Want to synchronise text-based setting between computers? You might try mackup to sync settings for linux and osx machines alike to some folder somewhere. It’s a database of which actual settings of various apps are actually syncable. On second thoughts, this is a fragile approach. And it freaks out if you have non-ascii characters in your filenames. Do something different.

Revised recommendation:

git init --bare $HOME/.dotfiles alias dotfiles='git --git-dir=$HOME/.dotfiles/ --work-tree=$HOME' dotfiles config --local status.showUntrackedFiles no echo "alias dotfiles='git --git-dir=$HOME/.dotfiles/ --work-tree=$HOME'" \ >>$HOME/.bashrc

Yes, much less freaky.

Actually, do you know what is even easier? Just make a git repo in your root dir. No more overthinking.

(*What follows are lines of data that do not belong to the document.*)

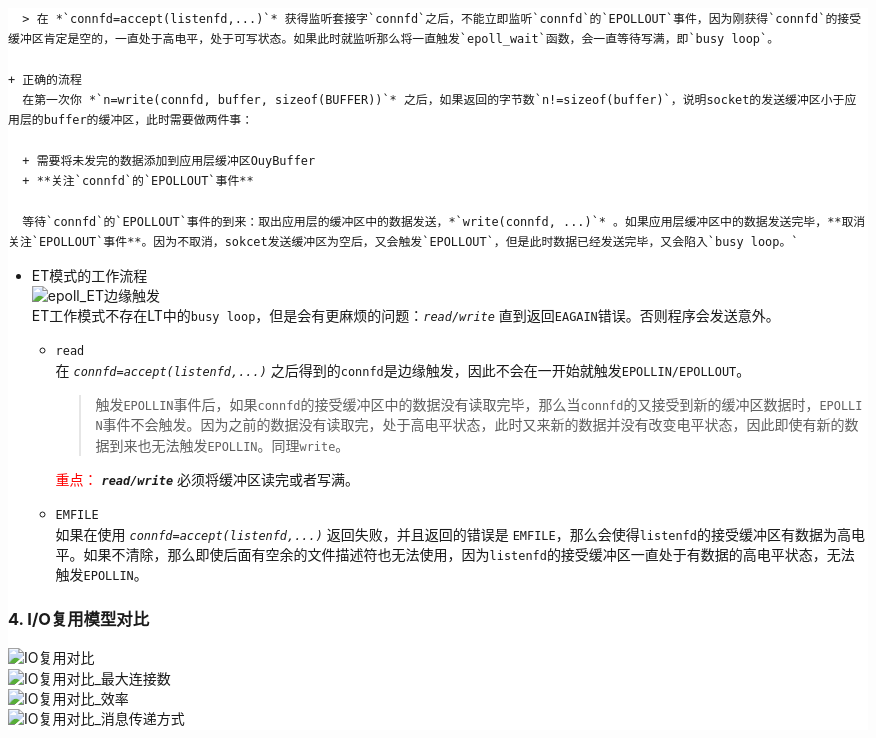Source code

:       > 在 *`connfd=accept(listenfd,...)`* 获得监听套接字`connfd`之后，不能立即监听`connfd`的`EPOLLOUT`事件，因为刚获得`connfd`的接受缓冲区肯定是空的，一直处于高电平，处于可写状态。如果此时就监听那么将一直触发`epoll_wait`函数，会一直等待写满，即`busy loop`。

    + 正确的流程  
      在第一次你 *`n=write(connfd, buffer, sizeof(BUFFER))`* 之后，如果返回的字节数`n!=sizeof(buffer)`，说明socket的发送缓冲区小于应用层的buffer的缓冲区，此时需要做两件事：

      + 需要将未发完的数据添加到应用层缓冲区OuyBuffer
      + **关注`connfd`的`EPOLLOUT`事件**   

      等待`connfd`的`EPOLLOUT`事件的到来：取出应用层的缓冲区中的数据发送，*`write(connfd, ...)`* 。如果应用层缓冲区中的数据发送完毕，**取消关注`EPOLLOUT`事件**。因为不取消，sokcet发送缓冲区为空后，又会触发`EPOLLOUT`，但是此时数据已经发送完毕，又会陷入`busy loop。`

+ ET模式的工作流程    
  ![epoll_ET边缘触发](https://i.loli.net/2020/05/29/zyjAxcuvtaGB4NI.png)  
  ET工作模式不存在LT中的`busy loop`，但是会有更麻烦的问题：*`read/write`* 直到返回`EAGAIN`错误。否则程序会发送意外。  

    + `read`  
      在 *`connfd=accept(listenfd,...)`* 之后得到的`connfd`是边缘触发，因此不会在一开始就触发`EPOLLIN/EPOLLOUT`。

      > 触发`EPOLLIN`事件后，如果`connfd`的接受缓冲区中的数据没有读取完毕，那么当`connfd`的又接受到新的缓冲区数据时，`EPOLLIN`事件不会触发。因为之前的数据没有读取完，处于高电平状态，此时又来新的数据并没有改变电平状态，因此即使有新的数据到来也无法触发`EPOLLIN`。同理`write`。

      <font color=red>重点：</font> ***`read/write`*** 必须将缓冲区读完或者写满。

    + `EMFILE`  
      如果在使用 *`connfd=accept(listenfd,...)`* 返回失败，并且返回的错误是 `EMFILE`，那么会使得`listenfd`的接受缓冲区有数据为高电平。如果不清除，那么即使后面有空余的文件描述符也无法使用，因为`listenfd`的接受缓冲区一直处于有数据的高电平状态，无法触发`EPOLLIN`。



### 4. I/O复用模型对比

![IO复用对比](G:%5CSSE%5CInterview%5CBackEnd%5Cmybook%5Cdocs%5Cunix_linux%5Cunp%5CImage%5CIO%25E5%25A4%258D%25E7%2594%25A8%25E5%25AF%25B9%25E6%25AF%2594.jpg)  
![IO复用对比_最大连接数](G:%5CSSE%5CInterview%5CBackEnd%5Cmybook%5Cdocs%5Cunix_linux%5Cunp%5CImage%5CIO%25E5%25A4%258D%25E7%2594%25A8%25E5%25AF%25B9%25E6%25AF%2594_%25E6%259C%2580%25E5%25A4%25A7%25E8%25BF%259E%25E6%258E%25A5%25E6%2595%25B0.jpg)  
![IO复用对比_效率](G:%5CSSE%5CInterview%5CBackEnd%5Cmybook%5Cdocs%5Cunix_linux%5Cunp%5CImage%5CIO%25E5%25A4%258D%25E7%2594%25A8%25E5%25AF%25B9%25E6%25AF%2594_%25E6%2595%2588%25E7%258E%2587.jpg)  
![IO复用对比_消息传递方式](G:%5CSSE%5CInterview%5CBackEnd%5Cmybook%5Cdocs%5Cunix_linux%5Cunp%5CImage%5CIO%25E5%25A4%258D%25E7%2594%25A8%25E5%25AF%25B9%25E6%25AF%2594_%25E6%25B6%2588%25E6%2581%25AF%25E4%25BC%25A0%25E9%2580%2592%25E6%2596%25B9%25E5%25BC%258F.jpg)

Re-revised recommendation:

git init \$HOME
git config --local status.showUntrackedFiles no

Now! go forth and steal other peoples’ dotfile tricks.

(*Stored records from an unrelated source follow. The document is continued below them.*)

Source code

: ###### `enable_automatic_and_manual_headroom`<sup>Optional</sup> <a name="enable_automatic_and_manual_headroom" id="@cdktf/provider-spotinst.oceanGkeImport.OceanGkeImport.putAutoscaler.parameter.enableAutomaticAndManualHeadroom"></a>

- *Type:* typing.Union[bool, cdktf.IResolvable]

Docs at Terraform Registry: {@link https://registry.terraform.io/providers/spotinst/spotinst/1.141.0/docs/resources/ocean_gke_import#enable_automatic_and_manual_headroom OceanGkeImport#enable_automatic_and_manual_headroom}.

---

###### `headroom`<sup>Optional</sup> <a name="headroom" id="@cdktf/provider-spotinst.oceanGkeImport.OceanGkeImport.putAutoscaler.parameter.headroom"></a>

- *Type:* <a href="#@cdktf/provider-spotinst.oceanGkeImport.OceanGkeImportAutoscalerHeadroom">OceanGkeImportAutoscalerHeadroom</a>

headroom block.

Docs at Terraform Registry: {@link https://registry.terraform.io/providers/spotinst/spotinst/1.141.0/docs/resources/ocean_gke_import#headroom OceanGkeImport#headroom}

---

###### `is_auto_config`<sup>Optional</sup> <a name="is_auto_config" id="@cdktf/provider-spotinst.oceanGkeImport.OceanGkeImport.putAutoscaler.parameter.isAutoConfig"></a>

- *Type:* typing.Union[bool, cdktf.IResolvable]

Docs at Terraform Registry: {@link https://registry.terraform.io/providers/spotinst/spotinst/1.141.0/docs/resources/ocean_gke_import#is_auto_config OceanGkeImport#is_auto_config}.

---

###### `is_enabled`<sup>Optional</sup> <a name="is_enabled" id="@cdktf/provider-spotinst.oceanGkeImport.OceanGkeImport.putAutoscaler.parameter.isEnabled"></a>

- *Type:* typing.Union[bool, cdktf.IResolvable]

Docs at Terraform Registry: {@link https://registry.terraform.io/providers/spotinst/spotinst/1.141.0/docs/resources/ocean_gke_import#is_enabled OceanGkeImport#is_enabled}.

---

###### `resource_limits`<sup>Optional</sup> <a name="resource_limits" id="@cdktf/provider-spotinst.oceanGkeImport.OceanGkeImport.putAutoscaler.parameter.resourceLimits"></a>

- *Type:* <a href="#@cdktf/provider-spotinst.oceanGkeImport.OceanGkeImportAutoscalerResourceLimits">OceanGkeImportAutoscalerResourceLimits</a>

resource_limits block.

## Bonus trick: host-proof your sync with encryption

There are tools to turn even your awful unencrypted untrustworthy system into an encrypted ones. Cryptomator is one cuddly friendly option. So is the more austere rclone, as mentioned earlier. These encrypt everything inside a certain sync, in particular stopping your snooping corporate sync provider from reading it. Even a crappy spying provider such as Google, Microsoft or Dropbox can be made safer. Both those options are free and simple.

The drawbacks that immediately occur to me are

• this does not help with sharing files with peers, who still need to decrypt stuff somehow (although that’s a challenge for any encrypted service)
• you still have to run the provider’s sync software on your computer, which means trusting their client code if not their server code.
• files are encrypted individually so you are still leaking some information about what kind of files they are in their size and usage patterns.
• There are several solutions to do this, but they are use AFAICT incompatible encryption, so you can’t ebenfit from sharing files across many apps securely

NB you could do this anyway by manually encrypting everything, but would you? No, because it’s slow and tedious. You want a nice GUI like this.

If you don’t mind whether the files are local or not, you could use rclone’s encryption mode, which talks directly to the remote file store and also encrypts the content. Rclone can do everything.